Table ronde : Est-ce que cela correspond à l’opinion que j’ai de moi ? Et qu’est‐ce que je veux ?

CONCLUSION

« Considérez maintenant, mes sœurs, que le Seigneur m’a épargné toute peine en nous montrant, à vous et à moi, le chemin que j’ai commencé à vous décrire : il m’a fait comprendre tout ce que j’ai commencé à vous décrire : il m’a fait comprendre tout ce que nous demandons dans cette prière évangélique[le Notre Père]. Qu’il soit à jamais béni, car vraiment, jamais je n’avais songé qu’elle renfermât de si grands secrets ; et vous avez pu voir qu’elle contient tout le chemin spirituel, depuis le début jusqu’au moment où Dieu engloutit l’âme et la fait boire abondamment à cette source d’eau vive, qui, comme je l’ai dit, est au terme du chemin. Il semblerait que le Seigneur ait voulu nous faire comprendre, mes soeurs, la grande consolation que renferme cette prière » (42,5).

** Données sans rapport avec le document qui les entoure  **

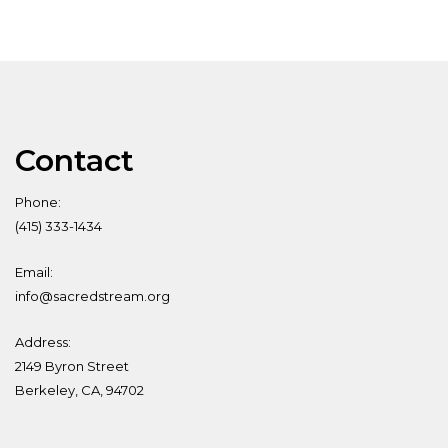
Contact
Phone:
(415) 333-1434
Email:
info@sacredstream.org
Address:
2149 Byron Street
Berkeley, CA, 94702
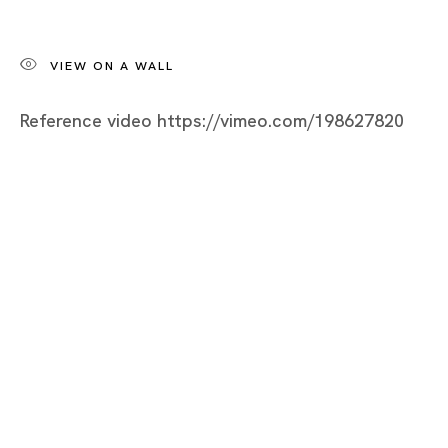
Tsuyoshi Hisakado
BIOGRAPHY
VIEW ON A WALL
WORKS
Reference video https://vimeo.com/198627820
INSTALLATION SHOTS
VIDEO
EXHIBITIONS
NEWS
SELECTED ARTICLES
ARTIST WEBSITE
BROWSE ARTISTS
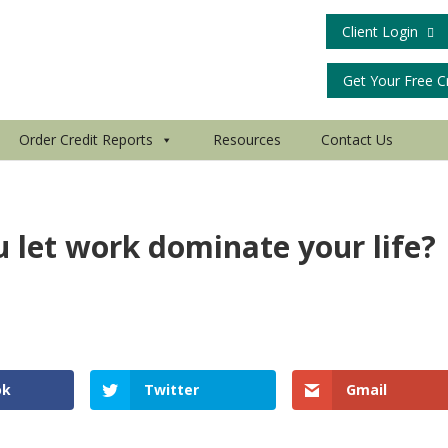
Client Login
Get Your Free C
Order Credit Reports
Resources
Contact Us
u let work dominate your life?
d
ok
Twitter
Gmail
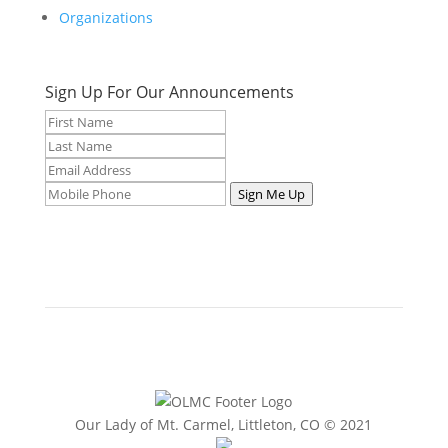
Organizations
Sign Up For Our Announcements
Sign Me Up
Our Lady of Mt. Carmel, Littleton, CO © 2021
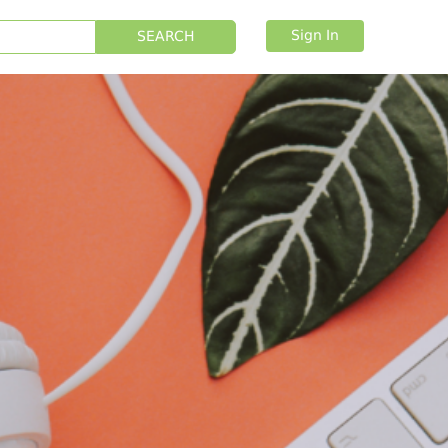
Sign In
SEARCH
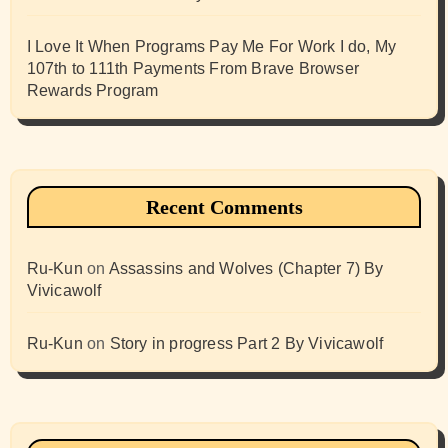
I Love It When Programs Pay Me For Work I do, My
107th to 111th Payments From Brave Browser
Rewards Program
Recent Comments
Ru-Kun
on
Assassins and Wolves (Chapter 7) By
Vivicawolf
Ru-Kun
on
Story in progress Part 2 By Vivicawolf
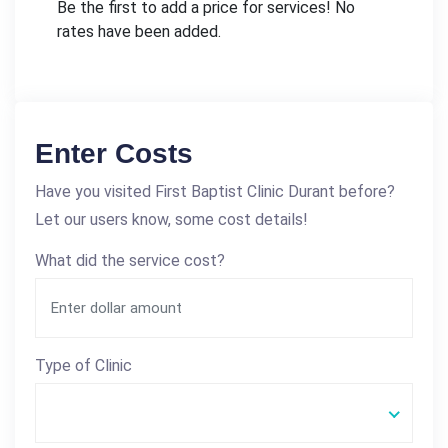
Be the first to add a price for services! No
rates have been added.
Enter Costs
Have you visited First Baptist Clinic Durant before?
Let our users know, some cost details!
What did the service cost?
Type of Clinic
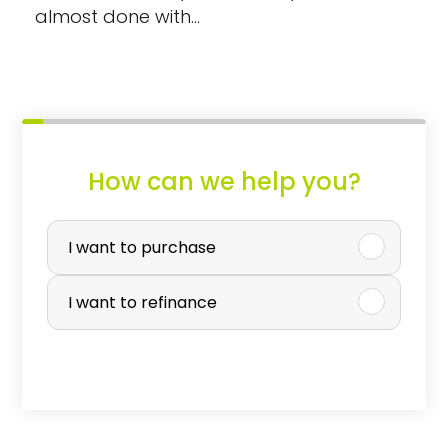
almost done with…
How can we help you?
P
u
I want to purchase
r
I want to refinance
c
h
a
s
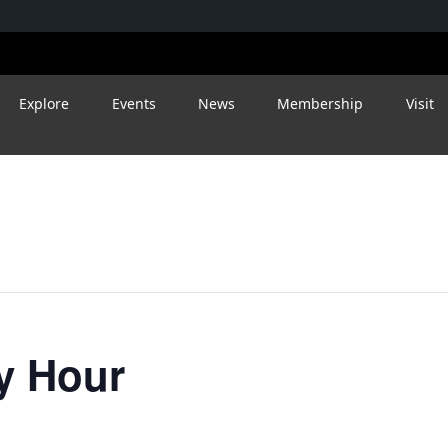
Explore
Events
News
Membership
Visit
y Hour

Depuis quatre siècles et demi, nous possédons cette riche source de consolation, de sagesse et d’intimité divine qu’est le Chemin de Perfection. Actuellement, nous possédons aussi de nouveaux instruments et moyens pour approfondir le texte, comme ceux indiqués au point « C » qui ont été extraites du premier guide de l’année écoulée. Nous les énumérons de nouveau en sachant que ces divers points ont déjà étaient expliqués :

  • 1) Moment priant.
  • 2) Partager, table ronde.
  • 3) Journées de retraite.
  • 4) Catéchèse.
  • 5) Célébration pénitentiel ou examen de conscience personnel.
  • 6) Interpellation depuis l’extérieur (par exemple à la page 9).
  • 7) Défi, compromis.
  • 8) Expression culturelle .Chercher dans le contexte culturel actuel, même profane, dans lequel nous nous trouvons un fait de vie, une chanson, un film, une nouvelle… qui ressemble, qui coïncide ou qui contraste dans un des aspects avec le texte thérésien. D’un autre côté, que la communauté s’implique pour traduire le texte en culture, en paroles compréhensibles avec un langage accessible à ceux qui sont en recherche aujourd’hui : « d’autant plus sociables qu’elles sont plus saintes (…) Nous devons donc beaucoup nous efforcer d’être affables pour plaire aux personnes que nous fréquentons et les satisfaire, et tout spécialement nos sœurs » (41,7).

Une autre aide fondamentale : T.Alvarez, Paso a Paso. Leyendo a Teresa con su Camino de Perfeccion ; ou aussi dans : Comentarios a Vida, Camino y Moradas de S. Teresa, Editorial Monte Carmelo.